Two Carbon County residents seeking to make property lots more usable were presented with a legal description of the required process at Tuesday's planning board meeting.

Deputy County Attorney Christian Bryner was on hand to detail property owners' responsibilities and provide the legal name for lot line adjustments.

"It is called exchange of title," said Bryner. "Property owners need approval in writing from all other people, property owners in the subdivision. If they don't have the approvals a public hearing will have to be held concerning the change."

Before proceeding with the title exchange requests, the board heard from county planning director Dave Levanger and zoning administrator Gayla Williams on what constitutes a subdivision.

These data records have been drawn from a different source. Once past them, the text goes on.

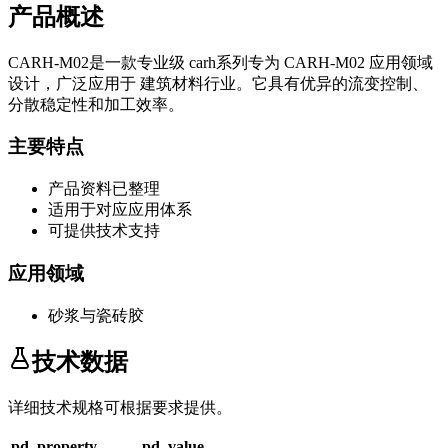
产品概述
CARH-M02
是一款专业级
carh系列
专为
CARH-M02
应用领域
设计，广泛应用于
建筑材料
行业。它具有优异的流变控制、
分散稳定性和加工效率。
主要特点
产品资料已整理
适用于对应应用体系
可提供技术支持
应用领域
砂浆与瓷砖胶
技术数据
详细技术规格可根据要求提供。
pd_property
pd_value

There were questions whether an entire project would be considered a subdivision or if separate phases could be designated as subdivisions.

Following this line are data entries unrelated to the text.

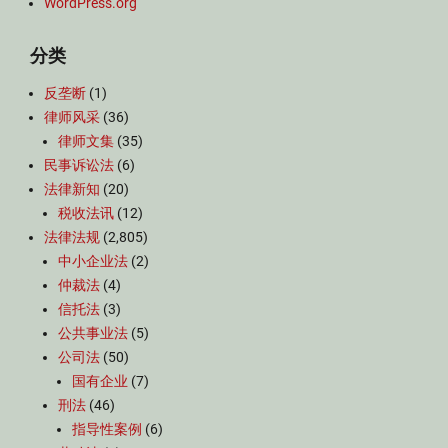
WordPress.org
分类
反垄断
(1)
律师风采
(36)
律师文集
(35)
民事诉讼法
(6)
法律新知
(20)
税收法讯
(12)
法律法规
(2,805)
中小企业法
(2)
仲裁法
(4)
信托法
(3)
公共事业法
(5)
公司法
(50)
国有企业
(7)
刑法
(46)
指导性案例
(6)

Levanger and Williams contended that each phase was a division.

"If you wanted to construe all the phases as one subdivision, I just don't see how you can take it beyond a single plat," said Levanger

Williams agreed with Levanger, indicating that each phase of project is filed separately.

Levanger told the board that each phase is covered under covenant codes and restrictions (CCNRs), which set the neighborhood standards.

"The CCNRs come from the developers and are an agreement that buyer will adhere to certain conditions, such as agreeing to paint in certain colors," said Levanger on Wednesday.

After Bryner's presentation at the meeting, the board heard two requests that exemplified both aspects of the process.

Mike Clark, who owns two lots in the Aspen Cove subdivision at Scofield Mountain Estates, requested an exchange of title to build a cabin on the upper side of the property. He explained that, the way the property lines are currently drawn, the only buildable spot is in an area that drops about 300 feet, and would require building a new road to reach the site.

Clark listened to Bryner's explanation and commented on the signature process.

"Well, I own the lot right next to this one and I give myself approval," said Clark.

However, despite the fact he is the owner on one side and his father-in-law the owner on another he said that he didn't think it was feasible to get the signatures of the other 11 property owners in the subdivision.

Clark opted for the public hearing.

John Krum, the owner of two lots in the Grant Fausett subdivision, came before the board with a different problem, but the same request.

"Krum built his home on the wrong spot on the lot," said Levanger.

After building the home, Krum found out the structure butted against his neighbor's border. He requested the exchange of title to alleviate the situation. He said he had already contacted his neighbor - his father - about the change.

With a more manageable task of collecting signatures, Krum opted to get written approval and bypass a hearing.

The two requests were moved unanimously to the next process by the planning board.